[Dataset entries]

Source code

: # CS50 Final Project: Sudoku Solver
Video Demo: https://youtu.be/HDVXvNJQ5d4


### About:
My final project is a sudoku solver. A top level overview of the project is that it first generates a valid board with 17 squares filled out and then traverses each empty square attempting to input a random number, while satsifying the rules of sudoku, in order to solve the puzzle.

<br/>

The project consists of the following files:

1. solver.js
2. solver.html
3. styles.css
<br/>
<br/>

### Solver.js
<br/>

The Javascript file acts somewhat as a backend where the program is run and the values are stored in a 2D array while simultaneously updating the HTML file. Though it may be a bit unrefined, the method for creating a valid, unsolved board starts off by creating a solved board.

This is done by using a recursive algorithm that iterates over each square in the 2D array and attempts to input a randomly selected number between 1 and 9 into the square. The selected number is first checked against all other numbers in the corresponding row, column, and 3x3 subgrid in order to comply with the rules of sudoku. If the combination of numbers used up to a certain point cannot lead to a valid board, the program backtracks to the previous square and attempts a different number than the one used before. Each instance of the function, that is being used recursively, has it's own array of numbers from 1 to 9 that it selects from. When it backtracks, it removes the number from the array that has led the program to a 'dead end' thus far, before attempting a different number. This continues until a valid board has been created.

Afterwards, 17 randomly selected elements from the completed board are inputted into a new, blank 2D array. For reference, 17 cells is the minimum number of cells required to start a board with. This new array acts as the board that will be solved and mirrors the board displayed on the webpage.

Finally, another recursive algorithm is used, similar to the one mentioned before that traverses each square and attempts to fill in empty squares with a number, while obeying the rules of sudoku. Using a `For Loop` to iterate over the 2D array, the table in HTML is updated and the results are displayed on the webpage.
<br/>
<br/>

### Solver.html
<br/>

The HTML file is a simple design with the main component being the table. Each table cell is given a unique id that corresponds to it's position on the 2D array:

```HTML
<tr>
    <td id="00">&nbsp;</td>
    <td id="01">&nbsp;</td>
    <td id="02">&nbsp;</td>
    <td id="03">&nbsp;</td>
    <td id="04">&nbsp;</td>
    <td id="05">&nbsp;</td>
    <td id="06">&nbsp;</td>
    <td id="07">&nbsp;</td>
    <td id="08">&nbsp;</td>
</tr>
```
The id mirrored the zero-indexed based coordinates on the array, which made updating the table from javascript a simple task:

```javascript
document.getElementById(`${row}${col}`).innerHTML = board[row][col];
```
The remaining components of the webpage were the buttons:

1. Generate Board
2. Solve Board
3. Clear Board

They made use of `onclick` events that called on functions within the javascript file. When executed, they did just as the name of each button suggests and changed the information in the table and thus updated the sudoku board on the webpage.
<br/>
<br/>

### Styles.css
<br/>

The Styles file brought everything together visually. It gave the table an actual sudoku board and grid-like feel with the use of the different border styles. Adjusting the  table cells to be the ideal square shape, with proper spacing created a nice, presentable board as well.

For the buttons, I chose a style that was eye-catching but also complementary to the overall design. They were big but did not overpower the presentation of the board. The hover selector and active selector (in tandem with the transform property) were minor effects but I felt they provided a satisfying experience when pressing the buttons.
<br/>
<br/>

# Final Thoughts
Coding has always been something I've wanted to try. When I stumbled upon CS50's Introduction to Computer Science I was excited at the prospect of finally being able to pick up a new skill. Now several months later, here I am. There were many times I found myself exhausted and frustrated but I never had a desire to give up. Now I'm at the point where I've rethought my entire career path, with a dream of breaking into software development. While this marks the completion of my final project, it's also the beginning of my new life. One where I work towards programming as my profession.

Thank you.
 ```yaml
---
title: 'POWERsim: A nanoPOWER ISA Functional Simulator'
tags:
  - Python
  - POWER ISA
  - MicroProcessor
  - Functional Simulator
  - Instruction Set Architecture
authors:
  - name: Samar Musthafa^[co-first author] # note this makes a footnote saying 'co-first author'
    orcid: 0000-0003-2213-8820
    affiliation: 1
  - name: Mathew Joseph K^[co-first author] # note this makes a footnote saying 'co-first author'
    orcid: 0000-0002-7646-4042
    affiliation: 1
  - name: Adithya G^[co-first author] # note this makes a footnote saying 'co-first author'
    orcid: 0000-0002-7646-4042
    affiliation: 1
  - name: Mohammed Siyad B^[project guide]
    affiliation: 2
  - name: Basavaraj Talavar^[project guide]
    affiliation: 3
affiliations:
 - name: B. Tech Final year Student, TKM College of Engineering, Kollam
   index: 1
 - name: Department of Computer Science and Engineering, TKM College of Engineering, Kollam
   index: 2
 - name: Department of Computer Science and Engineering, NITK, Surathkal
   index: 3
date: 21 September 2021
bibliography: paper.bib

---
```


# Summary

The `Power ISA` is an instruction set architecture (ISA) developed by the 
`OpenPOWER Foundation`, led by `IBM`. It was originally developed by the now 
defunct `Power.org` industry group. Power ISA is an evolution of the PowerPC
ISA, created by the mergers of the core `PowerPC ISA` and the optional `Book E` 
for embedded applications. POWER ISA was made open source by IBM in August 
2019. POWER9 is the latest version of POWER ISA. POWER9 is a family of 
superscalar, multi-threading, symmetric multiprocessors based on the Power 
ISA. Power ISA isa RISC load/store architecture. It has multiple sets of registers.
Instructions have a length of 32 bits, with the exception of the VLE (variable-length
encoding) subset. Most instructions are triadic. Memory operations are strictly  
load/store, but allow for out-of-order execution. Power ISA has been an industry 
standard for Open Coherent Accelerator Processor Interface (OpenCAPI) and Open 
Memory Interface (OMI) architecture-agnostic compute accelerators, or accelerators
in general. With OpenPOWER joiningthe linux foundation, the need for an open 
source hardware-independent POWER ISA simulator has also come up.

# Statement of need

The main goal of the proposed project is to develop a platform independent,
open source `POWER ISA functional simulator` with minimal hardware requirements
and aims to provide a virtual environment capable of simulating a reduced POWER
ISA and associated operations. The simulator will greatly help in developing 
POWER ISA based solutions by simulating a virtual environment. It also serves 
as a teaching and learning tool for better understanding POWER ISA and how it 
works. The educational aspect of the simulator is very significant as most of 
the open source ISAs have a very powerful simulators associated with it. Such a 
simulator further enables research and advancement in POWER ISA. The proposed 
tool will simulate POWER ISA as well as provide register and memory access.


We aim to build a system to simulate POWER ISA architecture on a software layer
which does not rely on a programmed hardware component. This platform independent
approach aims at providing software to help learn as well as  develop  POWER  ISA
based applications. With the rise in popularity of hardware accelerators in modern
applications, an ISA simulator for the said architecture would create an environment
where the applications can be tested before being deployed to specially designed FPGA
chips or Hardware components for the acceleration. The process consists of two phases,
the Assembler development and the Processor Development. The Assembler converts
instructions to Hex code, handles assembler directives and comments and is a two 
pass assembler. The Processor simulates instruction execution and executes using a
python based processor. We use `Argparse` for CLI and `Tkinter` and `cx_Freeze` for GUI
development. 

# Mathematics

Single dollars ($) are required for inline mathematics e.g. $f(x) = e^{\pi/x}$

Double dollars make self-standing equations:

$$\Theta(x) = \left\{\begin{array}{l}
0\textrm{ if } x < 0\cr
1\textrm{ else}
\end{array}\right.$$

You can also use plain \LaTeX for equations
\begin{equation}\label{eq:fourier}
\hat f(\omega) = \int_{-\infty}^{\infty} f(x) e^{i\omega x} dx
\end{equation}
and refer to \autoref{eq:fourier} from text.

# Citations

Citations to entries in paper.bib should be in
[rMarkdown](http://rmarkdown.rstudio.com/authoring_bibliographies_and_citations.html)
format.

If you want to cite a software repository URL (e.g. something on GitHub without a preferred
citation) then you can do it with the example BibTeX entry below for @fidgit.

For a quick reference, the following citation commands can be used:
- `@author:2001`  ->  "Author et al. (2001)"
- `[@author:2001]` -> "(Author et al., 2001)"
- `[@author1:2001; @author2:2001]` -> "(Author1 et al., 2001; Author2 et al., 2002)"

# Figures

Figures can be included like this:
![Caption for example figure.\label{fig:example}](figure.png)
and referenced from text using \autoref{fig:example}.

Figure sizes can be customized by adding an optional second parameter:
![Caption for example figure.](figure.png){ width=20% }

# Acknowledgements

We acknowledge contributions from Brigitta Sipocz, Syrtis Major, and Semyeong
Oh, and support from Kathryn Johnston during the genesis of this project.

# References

---

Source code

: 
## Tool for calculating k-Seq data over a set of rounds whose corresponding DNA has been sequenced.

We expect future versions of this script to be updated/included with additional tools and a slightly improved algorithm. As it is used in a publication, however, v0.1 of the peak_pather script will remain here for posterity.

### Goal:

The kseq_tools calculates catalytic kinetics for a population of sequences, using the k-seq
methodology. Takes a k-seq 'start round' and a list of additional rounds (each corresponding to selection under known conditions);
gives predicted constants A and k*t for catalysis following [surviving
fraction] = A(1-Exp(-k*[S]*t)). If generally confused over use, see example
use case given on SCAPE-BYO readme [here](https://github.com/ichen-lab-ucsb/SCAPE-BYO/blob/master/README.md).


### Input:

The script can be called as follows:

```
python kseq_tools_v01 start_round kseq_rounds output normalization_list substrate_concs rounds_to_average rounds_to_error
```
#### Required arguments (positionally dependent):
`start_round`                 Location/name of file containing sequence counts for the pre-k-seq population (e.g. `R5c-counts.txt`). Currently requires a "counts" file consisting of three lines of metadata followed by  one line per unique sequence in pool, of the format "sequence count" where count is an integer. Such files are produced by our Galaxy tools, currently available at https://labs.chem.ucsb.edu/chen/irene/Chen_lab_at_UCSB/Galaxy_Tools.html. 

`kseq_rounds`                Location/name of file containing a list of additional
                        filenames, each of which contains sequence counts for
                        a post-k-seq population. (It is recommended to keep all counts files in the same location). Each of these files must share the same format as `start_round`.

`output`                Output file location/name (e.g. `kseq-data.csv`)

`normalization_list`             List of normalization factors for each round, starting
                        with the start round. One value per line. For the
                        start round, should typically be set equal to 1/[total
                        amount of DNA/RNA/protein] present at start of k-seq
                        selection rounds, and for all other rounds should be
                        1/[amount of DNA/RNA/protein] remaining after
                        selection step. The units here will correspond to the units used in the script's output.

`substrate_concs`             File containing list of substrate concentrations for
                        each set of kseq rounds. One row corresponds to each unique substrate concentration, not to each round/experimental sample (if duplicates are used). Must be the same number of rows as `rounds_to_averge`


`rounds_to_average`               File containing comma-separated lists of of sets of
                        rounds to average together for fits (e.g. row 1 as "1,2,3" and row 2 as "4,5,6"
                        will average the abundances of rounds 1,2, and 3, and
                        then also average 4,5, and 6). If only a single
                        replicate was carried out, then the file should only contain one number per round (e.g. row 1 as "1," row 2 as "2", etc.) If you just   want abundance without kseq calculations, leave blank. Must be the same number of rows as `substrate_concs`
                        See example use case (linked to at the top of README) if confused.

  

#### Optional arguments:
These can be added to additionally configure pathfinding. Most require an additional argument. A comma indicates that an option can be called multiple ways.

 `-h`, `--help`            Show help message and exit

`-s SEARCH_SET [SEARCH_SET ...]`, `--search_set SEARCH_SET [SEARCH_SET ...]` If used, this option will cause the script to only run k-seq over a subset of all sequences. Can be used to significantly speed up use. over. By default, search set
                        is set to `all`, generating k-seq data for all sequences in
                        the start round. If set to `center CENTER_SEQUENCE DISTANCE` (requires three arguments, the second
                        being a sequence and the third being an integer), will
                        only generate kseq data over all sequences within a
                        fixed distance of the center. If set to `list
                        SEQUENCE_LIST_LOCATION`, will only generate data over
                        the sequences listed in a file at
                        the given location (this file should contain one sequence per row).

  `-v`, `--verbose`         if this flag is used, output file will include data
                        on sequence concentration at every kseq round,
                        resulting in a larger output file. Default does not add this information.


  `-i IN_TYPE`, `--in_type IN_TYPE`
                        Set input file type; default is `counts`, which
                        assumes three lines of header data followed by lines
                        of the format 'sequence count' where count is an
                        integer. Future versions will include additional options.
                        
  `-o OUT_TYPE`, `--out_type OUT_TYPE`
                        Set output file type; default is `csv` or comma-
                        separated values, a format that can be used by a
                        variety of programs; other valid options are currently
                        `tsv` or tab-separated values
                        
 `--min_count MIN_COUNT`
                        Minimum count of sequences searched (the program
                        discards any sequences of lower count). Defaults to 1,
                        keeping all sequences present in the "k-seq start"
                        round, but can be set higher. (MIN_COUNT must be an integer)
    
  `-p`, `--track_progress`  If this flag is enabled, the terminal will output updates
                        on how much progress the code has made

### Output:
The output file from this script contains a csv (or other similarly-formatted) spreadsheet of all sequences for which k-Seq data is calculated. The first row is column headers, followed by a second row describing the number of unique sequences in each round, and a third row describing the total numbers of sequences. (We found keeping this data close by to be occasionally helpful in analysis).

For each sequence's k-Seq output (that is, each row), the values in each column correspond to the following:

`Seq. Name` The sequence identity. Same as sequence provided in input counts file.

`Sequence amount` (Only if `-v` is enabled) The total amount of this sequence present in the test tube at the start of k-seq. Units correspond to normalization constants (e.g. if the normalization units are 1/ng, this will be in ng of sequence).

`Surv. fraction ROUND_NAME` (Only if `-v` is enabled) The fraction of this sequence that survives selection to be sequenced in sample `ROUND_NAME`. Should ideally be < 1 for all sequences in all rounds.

WHAT THE TASK REQUIRES —
Copy every line of the entries above in which "array" occurs.

TASK RESULT —
The Javascript file acts somewhat as a backend where the program is run and the values are stored in a 2D array while simultaneously updating the HTML file. Though it may be a bit unrefined, the method for creating a valid, unsolved board starts off by creating a solved board.
This is done by using a recursive algorithm that iterates over each square in the 2D array and attempts to input a randomly selected number between 1 and 9 into the square. The selected number is first checked against all other numbers in the corresponding row, column, and 3x3 subgrid in order to comply with the rules of sudoku. If the combination of numbers used up to a certain point cannot lead to a valid board, the program backtracks to the previous square and attempts a different number than the one used before. Each instance of the function, that is being used recursively, has it's own array of numbers from 1 to 9 that it selects from. When it backtracks, it removes the number from the array that has led the program to a 'dead end' thus far, before attempting a different number. This continues until a valid board has been created.
Afterwards, 17 randomly selected elements from the completed board are inputted into a new, blank 2D array. For reference, 17 cells is the minimum number of cells required to start a board with. This new array acts as the board that will be solved and mirrors the board displayed on the webpage.
Finally, another recursive algorithm is used, similar to the one mentioned before that traverses each square and attempts to fill in empty squares with a number, while obeying the rules of sudoku. Using a `For Loop` to iterate over the 2D array, the table in HTML is updated and the results are displayed on the webpage.
The HTML file is a simple design with the main component being the table. Each table cell is given a unique id that corresponds to it's position on the 2D array:
The id mirrored the zero-indexed based coordinates on the array, which made updating the table from javascript a simple task:
$$\Theta(x) = \left\{\begin{array}{l}
\end{array}\right.$$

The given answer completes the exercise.